Asthma Clinical Trial
Official title:
Pre/Post Pilot Test of VME for the Video vs. TTG Respiratory Inhaler Technique Assessment and InstructioN Study
Asthma and Chronic obstructive pulmonary disease (COPD) results in over a million
hospitalizations in the United States annually and COPD is the third leading cause of 30-day
re-hospitalizations. Clinical trials have established the efficacy of treatments primarily
dispensed via respiratory inhaler devices that reduce morbidity and health care utilization
if they are used correctly. The effectiveness of these medications in real-world settings is
limited by the fact that patients often do not use inhalers correctly. Current guidelines
recommend assessing and teaching inhaler technique at all health care encounters, including
hospitalization. Over 75% of hospitalized patients in an urban, predominantly underserved
population misused their respiratory inhalers, highlighting a missed opportunity to educate
these patients with high potential to benefit. Hospitalization, therefore, provides a
potential 'teachable moment' to correct this misuse. My preliminary data indicate that one
strategy, in-person teach-to-goal (TTG), is effective in teaching hospitalized patients
proper inhaler technique and is more effective than simple verbal instruction. While TTG is a
promising, several limitations prevent widespread adoption. TTG is time-consuming and costly.

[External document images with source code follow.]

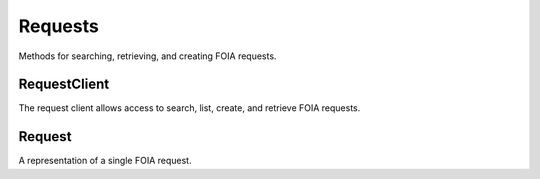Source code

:Requests
===========

Methods for searching, retrieving, and creating FOIA requests. 

RequestClient
----------------
.. class:: documentcloud.requests.RequestClient

  The request client allows access to search, list, create, and retrieve FOIA requests.

  .. method:: list(self, **params)

    List all FOIA requests with optional filtering and ordering. Available filters include:

    - **user**: Filter by the user ID of the person who filed the request.
    - **title**: Filter by the title of the request.
    - **status**: Filter by the status of the request (e.g., "submitted", "ack", "processed").
    - **embargo_status**: Filter by the embargo status (e.g., "public", "embargo", "permanent").
    - **agency**: Filter by the agency ID handling the request.
    - **tags**: Filter by tags associated with the request.
    - **jurisdiction**: Filter by the jurisdiction ID associated with the request.

    Ordering options are available, including:

    - **title**: Sort by the request title.
    - **status**: Sort by the request status.
    - **agency**: Sort by the agency handling the request.
    - **user**: Sort by the user who filed the request.
    - **datetime_submitted**: Sort by the date the request was submitted.
    - **datetime_done**: Sort by the date the request was completed.

    Ordering can be specified as either ascending (`ordering=user`) or descending (`ordering=-user`).

    :param params: Query parameters to filter and order results, such as `user`, `title`, `status`, `embargo_status`, `agency`, `tags`, and `jurisdiction`, along with `ordering`.
    :return: An :class:`APIResults` object containing the list of FOIA requests.

  .. method:: retrieve(self, request_id)

    Retrieve a specific FOIA request by its unique numerical identifier (ID).

    :param request_id: The unique ID of the FOIA request to retrieve.
    :return: A :class:`Request` object representing the requested FOIA request.

  .. method:: create(self, title, requested_docs, organization, agencies, embargo_status="public", **kwargs)

    Create a new FOIA request.

    :param title: The title of the FOIA request. (Required)
    :param requested_docs: A description of the documents being requested. (Required)
    :param organization: The ID of the organization requesting the FOIA documents.
    :param agencies: A list of agency IDs involved in the request. (Required)
    :param embargo_status: The embargo status of the request (default is "public").
    :param kwargs: Additional parameters to be included in the request.
    :return: A URL linking to the newly created FOIA request(s).
    :raises: ValueError if `agencies` is not a non-empty list.


Request
----------------
.. class:: documentcloud.requests.Request

  A representation of a single FOIA request.

  .. method:: str()

    Return a string representation of the FOIA request, which is the request title.

  .. attribute:: id

    The unique identifier for this FOIA request.

  .. attribute:: title

    The title of the FOIA request.

  .. attribute:: requested_docs

    A description of the documents being requested.

  .. attribute:: slug

    The slug (URL identifier) for the FOIA request.

  .. attribute:: status

    The current status of the FOIA request, represented as one of these values:

    - "submitted" - Processing
    - "ack" - Awaiting Acknowledgement
    - "processed" - Awaiting Response
    - "appealing" - Awaiting Appeal
    - "fix" - Fix Required
    - "payment" - Payment Required
    - "lawsuit" - In Litigation
    - "rejected" - Rejected
    - "no_docs" - No Responsive Documents
    - "done" - Completed
    - "partial" - Partially Completed
    - "abandoned" - Withdrawn

  .. attribute:: agency

    The ID of the agency that the request was submitted to.

  .. attribute:: embargo_status

    The embargo status of the request, indicating its visibility. Options include:
  
    - "public" - Public
    - "embargo" - Embargo (only available to paid professional users)
    - "permanent" - Permanent Embargo (only available to paid organizational members)

  .. attribute:: user

    The user ID of the person who filed this request.

  .. attribute:: edit_collaborators

    A list of user IDs who have been given edit access to this request.

  .. attribute:: read_collaborators

    A list of user IDs who have been given view access to this request.

  .. attribute:: datetime_submitted

    The timestamp of when this request was submitted.

  .. attribute:: datetime_updated

    The date and time when the request was last updated.

  .. attribute:: datetime_done

    The date and time when the request was completed, if applicable.

  .. attribute:: tracking_id

    The tracking ID assigned to this request by the agency.

  .. attribute:: price

    The cost of processing this request, if applicable.
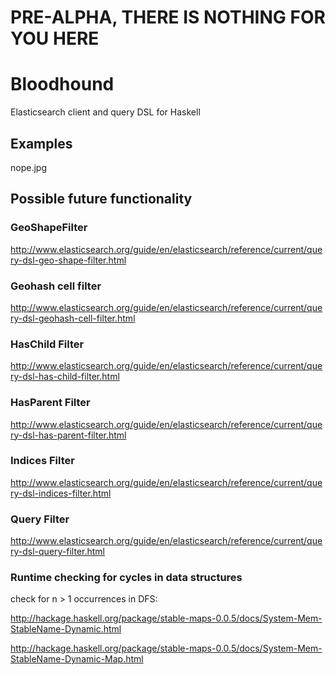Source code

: * PRE-ALPHA, THERE IS NOTHING FOR YOU HERE

* Bloodhound

Elasticsearch client and query DSL for Haskell

** Examples

nope.jpg

** Possible future functionality

*** GeoShapeFilter

http://www.elasticsearch.org/guide/en/elasticsearch/reference/current/query-dsl-geo-shape-filter.html

*** Geohash cell filter

http://www.elasticsearch.org/guide/en/elasticsearch/reference/current/query-dsl-geohash-cell-filter.html

*** HasChild Filter

http://www.elasticsearch.org/guide/en/elasticsearch/reference/current/query-dsl-has-child-filter.html

*** HasParent Filter

http://www.elasticsearch.org/guide/en/elasticsearch/reference/current/query-dsl-has-parent-filter.html

*** Indices Filter

http://www.elasticsearch.org/guide/en/elasticsearch/reference/current/query-dsl-indices-filter.html

*** Query Filter

http://www.elasticsearch.org/guide/en/elasticsearch/reference/current/query-dsl-query-filter.html

*** Runtime checking for cycles in data structures

check for n > 1 occurrences in DFS:

http://hackage.haskell.org/package/stable-maps-0.0.5/docs/System-Mem-StableName-Dynamic.html

http://hackage.haskell.org/package/stable-maps-0.0.5/docs/System-Mem-StableName-Dynamic-Map.html
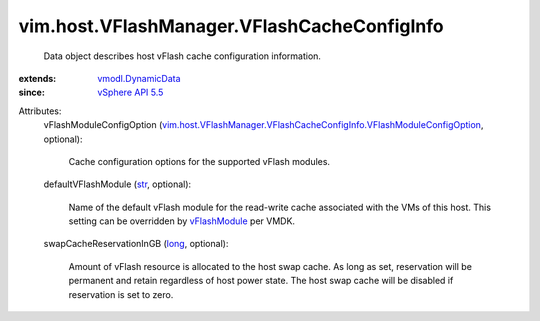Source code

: .. _str: https://docs.python.org/2/library/stdtypes.html

.. _long: https://docs.python.org/2/library/stdtypes.html

.. _vFlashModule: ../../../vim/vm/device/VirtualDisk/VFlashCacheConfigInfo.rst#vFlashModule

.. _vSphere API 5.5: ../../../vim/version.rst#vimversionversion9

.. _vmodl.DynamicData: ../../../vmodl/DynamicData.rst

.. _vim.host.VFlashManager.VFlashCacheConfigInfo.VFlashModuleConfigOption: ../../../vim/host/VFlashManager/VFlashCacheConfigInfo/VFlashModuleConfigOption.rst


vim.host.VFlashManager.VFlashCacheConfigInfo
============================================
  Data object describes host vFlash cache configuration information.
:extends: vmodl.DynamicData_
:since: `vSphere API 5.5`_

Attributes:
    vFlashModuleConfigOption (`vim.host.VFlashManager.VFlashCacheConfigInfo.VFlashModuleConfigOption`_, optional):

       Cache configuration options for the supported vFlash modules.
    defaultVFlashModule (`str`_, optional):

       Name of the default vFlash module for the read-write cache associated with the VMs of this host. This setting can be overridden by `vFlashModule`_ per VMDK.
    swapCacheReservationInGB (`long`_, optional):

       Amount of vFlash resource is allocated to the host swap cache. As long as set, reservation will be permanent and retain regardless of host power state. The host swap cache will be disabled if reservation is set to zero.
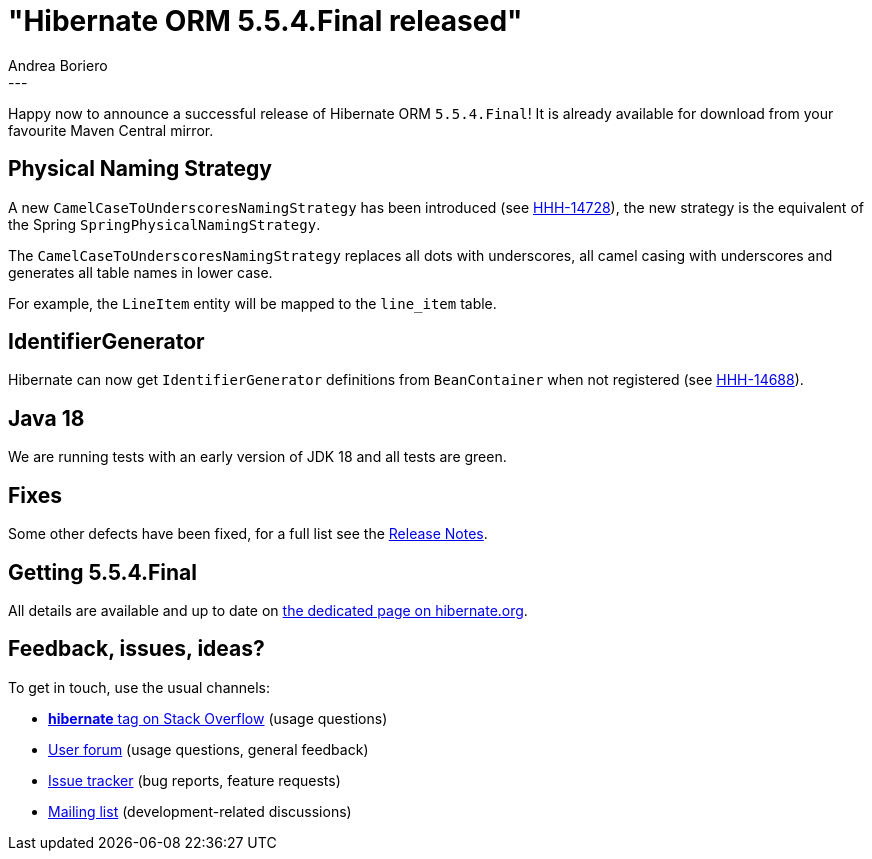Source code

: = "Hibernate ORM {released-version} released"
Andrea Boriero
:awestruct-tags: [ "Hibernate ORM", "Releases" ]
:awestruct-layout: blog-post
:released-version: 5.5.4.Final
:release-id: 31959
---

Happy now to announce a successful release of Hibernate ORM `{released-version}`! It is already available for download from your favourite Maven Central mirror.

== Physical Naming Strategy

A new `CamelCaseToUnderscoresNamingStrategy` has been introduced (see https://hibernate.atlassian.net/browse/HHH-14728[HHH-14728]), the new strategy is the equivalent of the Spring `SpringPhysicalNamingStrategy`.

The `CamelCaseToUnderscoresNamingStrategy` replaces all dots with underscores, all camel casing with underscores and generates all table names in lower case.

For example, the `LineItem` entity will be mapped to the `line_item` table.

== IdentifierGenerator

Hibernate can now get `IdentifierGenerator` definitions from `BeanContainer` when not registered (see https://hibernate.atlassian.net/browse/HHH-14688[HHH-14688]).

== Java 18

We are running tests with an early version of JDK 18 and all tests are green.

== Fixes

Some other defects have been fixed, for a full list see the https://hibernate.atlassian.net/issues/?jql=project=10031+AND+fixVersion={release-id}[Release Notes].

== Getting {released-version}

All details are available and up to date on https://hibernate.org/orm/releases/5.5/#get-it[the dedicated page on hibernate.org].

== Feedback, issues, ideas?

To get in touch, use the usual channels:

* https://stackoverflow.com/questions/tagged/hibernate[**hibernate** tag on Stack Overflow] (usage questions)
* https://discourse.hibernate.org/c/hibernate-orm[User forum] (usage questions, general feedback)
* https://hibernate.atlassian.net/browse/HHH[Issue tracker] (bug reports, feature requests)
* http://lists.jboss.org/pipermail/hibernate-dev/[Mailing list] (development-related discussions)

Also, reinforcement may be needed, which may be impractical with in-person TTG. One potential
method to surmount TTG's limitations is use of interactive video module education (VME) that
has the potential to be less costly, maintain fidelity, and be more easily extended into the
post-discharge setting than in-person TTG. Before widespread implementation of VME, it is
critical to rigorously develop and test VME for inhaler education in the hospital setting.
Ultimately, it will also be important to understand patients' ability and willingness to use
post-discharge VME for educational reinforcement to allow for this strategy to transition
patients across care settings from hospital to home.
We hypothesize that interactive VME will lead to non-inferior rates of ability to demonstrate
correct inhaler use compared to rates with TTG among hospitalized patients with Asthma or
COPD.
For this study we are testing the preliminary efficacy of VME to teach respiratory inhaler
technique prior to implementing a larger RCT to test the comparative effectiveness of VME
versus TTG.
The specific aim to test this hypothesis is:
To iteratively test VME to teach correct use of metered dose inhaler (MDIs) and dry-powder
Diskus® devices to hospitalized patients with Asthma or COPD. We partnered with software
development companies to develop VME modules that (self)-assess and teach respiratory inhaler
technique to hospitalized participants. We have tested the VME in focus groups. Now that the
VME is developed we will iteratively pilot test (n=30-40) the VME strategy (up to 3 rounds
(90-120 total)) to obtain important patient feedback,preferences and preliminary efficacy
estimates for the module.
We hypothesize that participants' post-VME inhaler technique will be significantly better
than their pre-VME inhaler technique.